__Available records__:
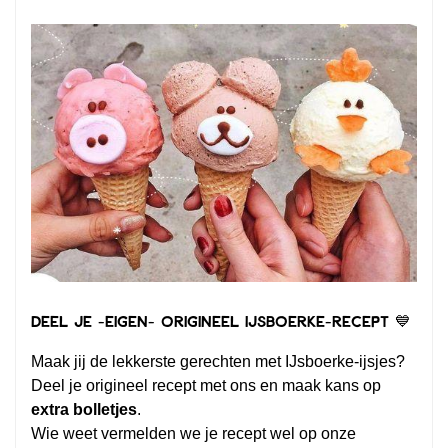
Deel je -EIGEN- origineel IJsboerke-recept 💙
Maak jij de lekkerste gerechten met IJsboerke-ijsjes?
Deel je origineel recept met ons en maak kans op
extra bolletjes
.
Wie weet vermelden we je recept wel op onze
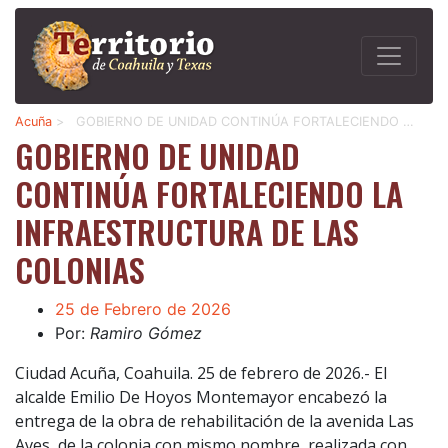
Acuña
>
GOBIERNO DE UNIDAD CONTINÚA FORTALECIENDO …
GOBIERNO DE UNIDAD
CONTINÚA FORTALECIENDO LA
INFRAESTRUCTURA DE LAS
COLONIAS
25 de Febrero de 2026
Por:
Ramiro Gómez
Ciudad Acuña, Coahuila. 25 de febrero de 2026.- El
alcalde Emilio De Hoyos Montemayor encabezó la
entrega de la obra de rehabilitación de la avenida Las
Aves, de la colonia con mismo nombre, realizada con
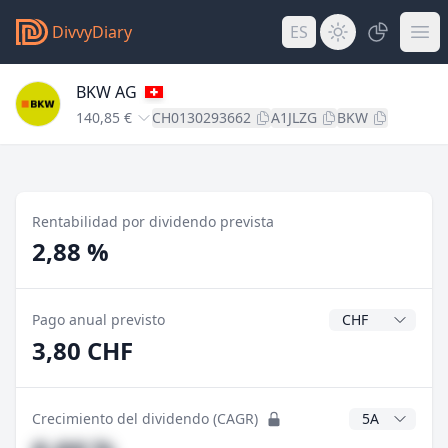
DivvyDiary
ES
BKW AG
140,85 €
CH0130293662
A1JLZG
BKW
Rentabilidad por dividendo prevista
2,88 %
Divisa del divide
Pago anual previsto
3,80 CHF
Años CAGR
Crecimiento del dividendo (CAGR)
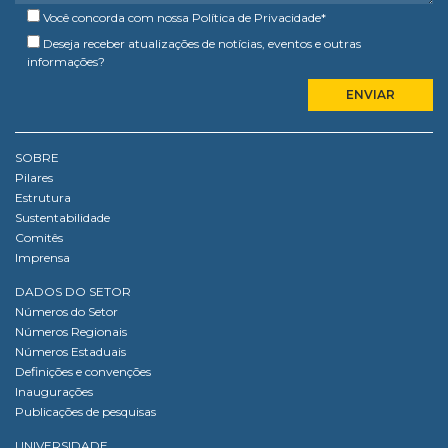
Você concorda com nossa
Política de Privacidade
*
Deseja receber atualizações de notícias, eventos e outras
informações?
SOBRE
Pilares
Estrutura
Sustentabilidade
Comitês
Imprensa
DADOS DO SETOR
Números do Setor
Números Regionais
Números Estaduais
Definições e convenções
Inaugurações
Publicações de pesquisas
UNIVERSIDADE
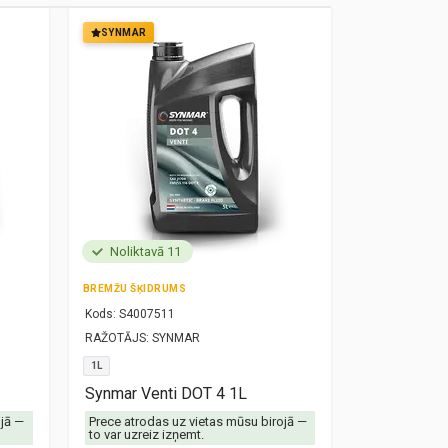
SYNMAR
SYNMAR
Noliktavā 11
Noliktavā
BREMŽU ŠĶIDRUMS
MOTOREĻĻA
Kods:
S4007511
Kods:
S10000
RAŽOTĀJS:
SYNMAR
RAŽOTĀJS:
SY
1L
5W30
1L
Synmar Venti DOT 4 1L
Synmar Re
ojā —
Prece atrodas uz vietas mūsu birojā —
Prece atrodas
to var uzreiz izņemt.
to var uzreiz 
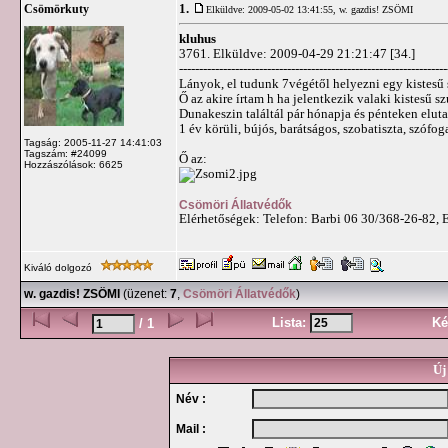
1.
Csömörkuty
Elküldve: 2009-05-02 13:41:55,
w. gazdis! ZSÖMI
kluhus
3761. Elküldve: 2009-04-29 21:21:47 [34.]
-------------------------------------------------------------------
Lányok, el tudunk 7végétől helyezni egy kistesű
Ő az akire írtam h ha jelentkezik valaki kistesű sz
Dunakeszin találtál pár hónapja és pénteken eluta
1 év körüli, bújós, barátságos, szobatiszta, szófo
Tagság: 2005-11-27 14:41:03
Tagszám: #24099
Ő az:
Hozzászólások: 6625
Csömöri Állatvédők
Elérhetőségek: Telefon: Barbi 06 30/368-26-82, 
Kiváló dolgozó
w. gazdis! ZSÖMI
(üzenet:
7
,
Csömöri Állatvédők
)
Lista:
Ké
/ 1
Új
Név :
Mail :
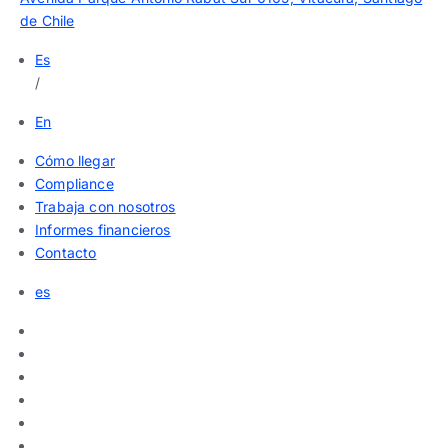
de Chile
Es
/
En
Cómo llegar
Compliance
Trabaja con nosotros
Informes financieros
Contacto
es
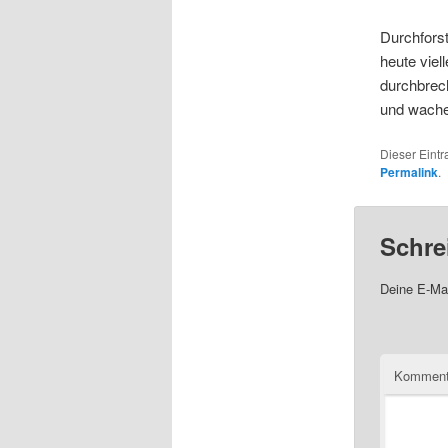
Durchforst
heute vie
durchbrech
und wache
Dieser Eint
Permalink
.
Schre
Deine E-Mai
Komment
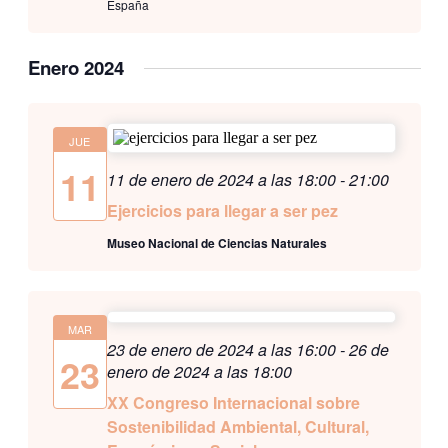
España
Enero 2024
JUE
11
11 de enero de 2024 a las 18:00
-
21:00
Ejercicios para llegar a ser pez
Museo Nacional de Ciencias Naturales
MAR
23 de enero de 2024 a las 16:00
-
26 de
23
enero de 2024 a las 18:00
XX Congreso Internacional sobre
Sostenibilidad Ambiental, Cultural,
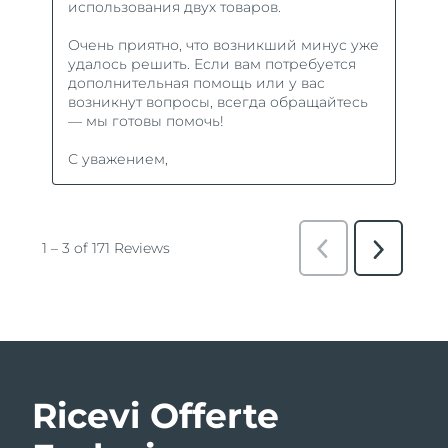
Ricevi Offerte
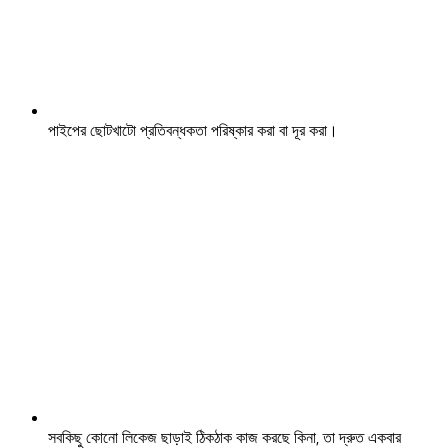
পাইপের ছোটখাটো প্রতিবন্ধকতা পরিষ্কার করা বা দূর করা।
সবকিছু কোনো লিকেজ ছাড়াই ঠিকঠাক কাজ করছে কিনা, তা দ্রুত একবার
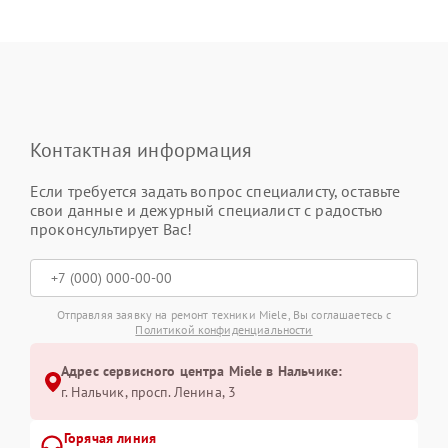
Контактная информация
Если требуется задать вопрос специалисту, оставьте
свои данные и дежурный специалист с радостью
проконсультирует Вас!
Отправляя заявку на ремонт техники Miele, Вы соглашаетесь с
Политикой конфиденциальности
Адрес сервисного центра Miele в Нальчике:
г. Нальчик, просп. Ленина, 3
Горячая линия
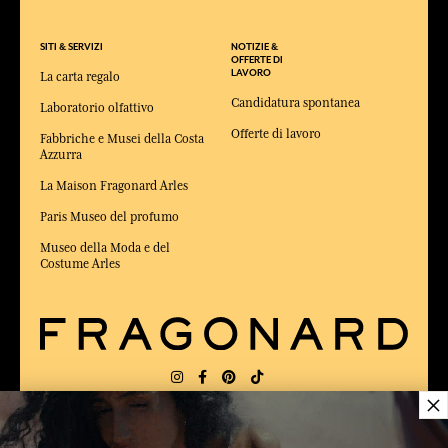
SITI & SERVIZI
NOTIZIE &
OFFERTE DI
LAVORO
La carta regalo
Candidatura spontanea
Laboratorio olfattivo
Offerte di lavoro
Fabbriche e Musei della Costa
Azzurra
La Maison Fragonard Arles
Paris Museo del profumo
Museo della Moda e del
Costume Arles
×
CONSEGNA:
US
LINGUA:
IT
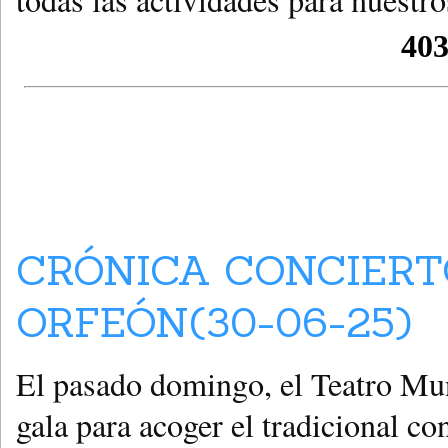
CRÓNICA CONCIERT
ORFEÓN(30-06-25)
El pasado domingo, el Teatro Mun
gala para acoger el tradicional c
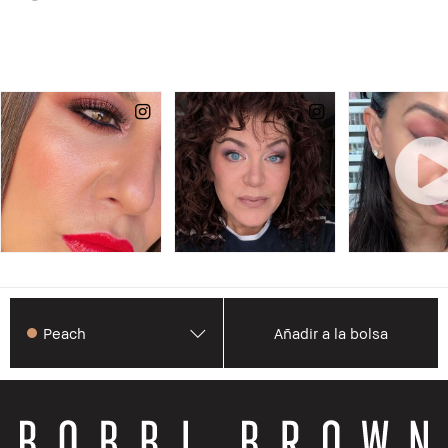
Peach
Añadir a la bolsa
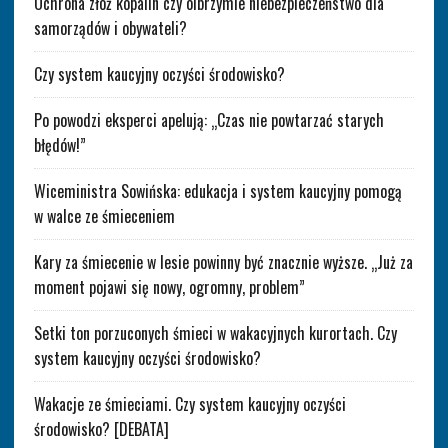
Ochrona złóż kopalin czy olbrzymie niebezpieczeństwo dla
samorządów i obywateli?
Czy system kaucyjny oczyści środowisko?
Po powodzi eksperci apelują: „Czas nie powtarzać starych
błędów!”
Wiceministra Sowińska: edukacja i system kaucyjny pomogą
w walce ze śmieceniem
Kary za śmiecenie w lesie powinny być znacznie wyższe. „Już za
moment pojawi się nowy, ogromny, problem”
Setki ton porzuconych śmieci w wakacyjnych kurortach. Czy
system kaucyjny oczyści środowisko?
Wakacje ze śmieciami. Czy system kaucyjny oczyści
środowisko? [DEBATA]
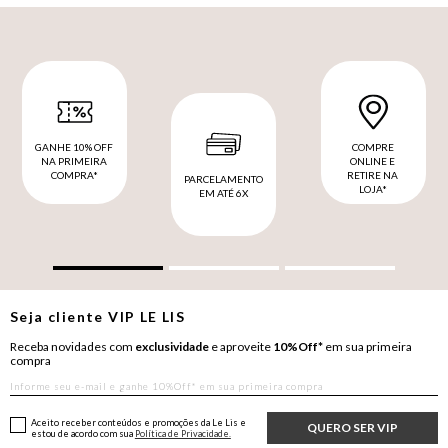
GANHE 10% OFF
COMPRE
NA PRIMEIRA
ONLINE E
COMPRA*
RETIRE NA
PARCELAMENTO
LOJA*
EM ATÉ 6X
Seja cliente
VIP
LE LIS
Receba novidades com
exclusividade
e aproveite
10%Off*
em sua primeira
compra
Aceito receber conteúdos e promoções da Le Lis e
QUERO SER VIP
estou de acordo com sua
Política de Privacidade.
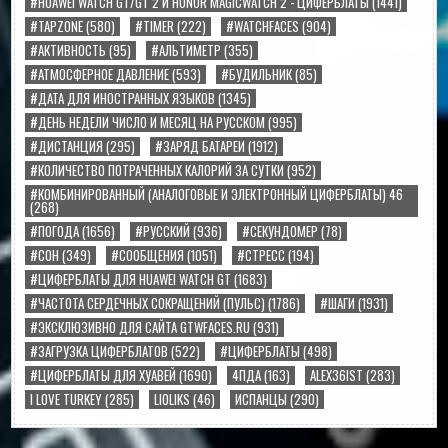
#HUAWEI WATCH GT/GT 2 И HONOR MAGICWATCH 2 - ЦИФЕРБЛАТЫ
(1441)
#TAPZONE
(580)
#TIMER
(222)
#WATCHFACES
(904)
#АКТИВНОСТЬ
(95)
#АЛЬТИМЕТР
(355)
#АТМОСФЕРНОЕ ДАВЛЕНИЕ
(593)
#БУДИЛЬНИК
(85)
#ДАТА ДЛЯ ИНОСТРАННЫХ ЯЗЫКОВ
(1345)
#ДЕНЬ НЕДЕЛИ ЧИСЛО И МЕСЯЦ НА РУССКОМ
(995)
#ДИСТАНЦИЯ
(295)
#ЗАРЯД БАТАРЕИ
(1912)
#КОЛИЧЕСТВО ПОТРАЧЕННЫХ КАЛОРИЙ ЗА СУТКИ
(952)
#КОМБИНИРОВАННЫЙ (АНАЛОГОВЫЕ И ЭЛЕКТРОННЫЙ ЦИФЕРБЛАТЫ) 46
(268)
#ПОГОДА
(1656)
#РУССКИЙ
(936)
#СЕКУНДОМЕР
(78)
#СОН
(349)
#СООБЩЕНИЯ
(1051)
#СТРЕСС
(194)
#ЦИФЕРБЛАТЫ ДЛЯ HUAWEI WATCH GT
(1683)
#ЧАСТОТА СЕРДЕЧНЫХ СОКРАЩЕНИЙ (ПУЛЬС)
(1786)
#ШАГИ
(1931)
#ЭКСКЛЮЗИВНО ДЛЯ САЙТА GTWFACES.RU
(931)
#ЗАГРУЗКА ЦИФЕРБЛАТОВ
(522)
#ЦИФЕРБЛАТЫ
(498)
#ЦИФЕРБЛАТЫ ДЛЯ ХУАВЕЙ
(1690)
4ПДА
(163)
ALEX36IST
(283)
I LOVE TURKEY
(285)
LIOLIKS
(46)
ИСПАНЦЫ
(290)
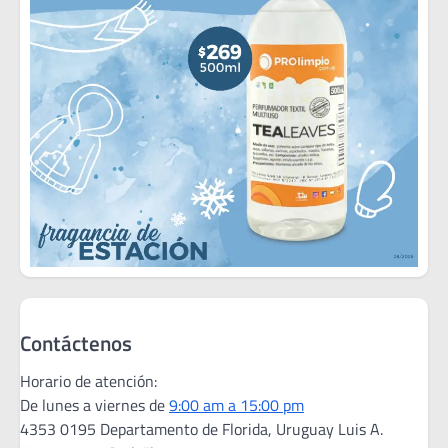
Contáctenos
Horario de atención:
De lunes a viernes de
9:00 am a 15:00 pm
4353 0195 Departamento de Florida, Uruguay Luis A.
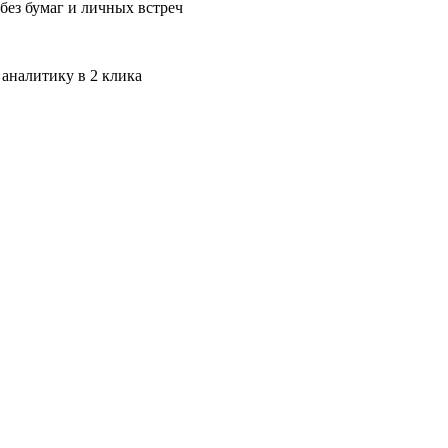
без бумаг и личных встреч
 аналитику в 2 клика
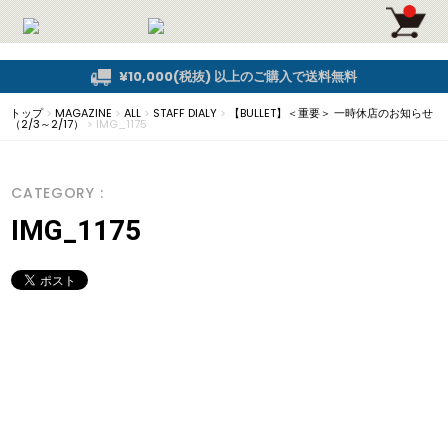
¥10,000(税抜) 以上のご購入で送料無料
トップ
>
MAGAZINE
>
ALL
>
STAFF DIALY
>
【BULLET】＜重要＞ 一時休店のお知らせ
（2/3～2/17）
>
IMG_1175
CATEGORY :
IMG_1175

__Problem__:
Return solely the number of lines in the data that include the word "dividendo".

__Answer space__:
2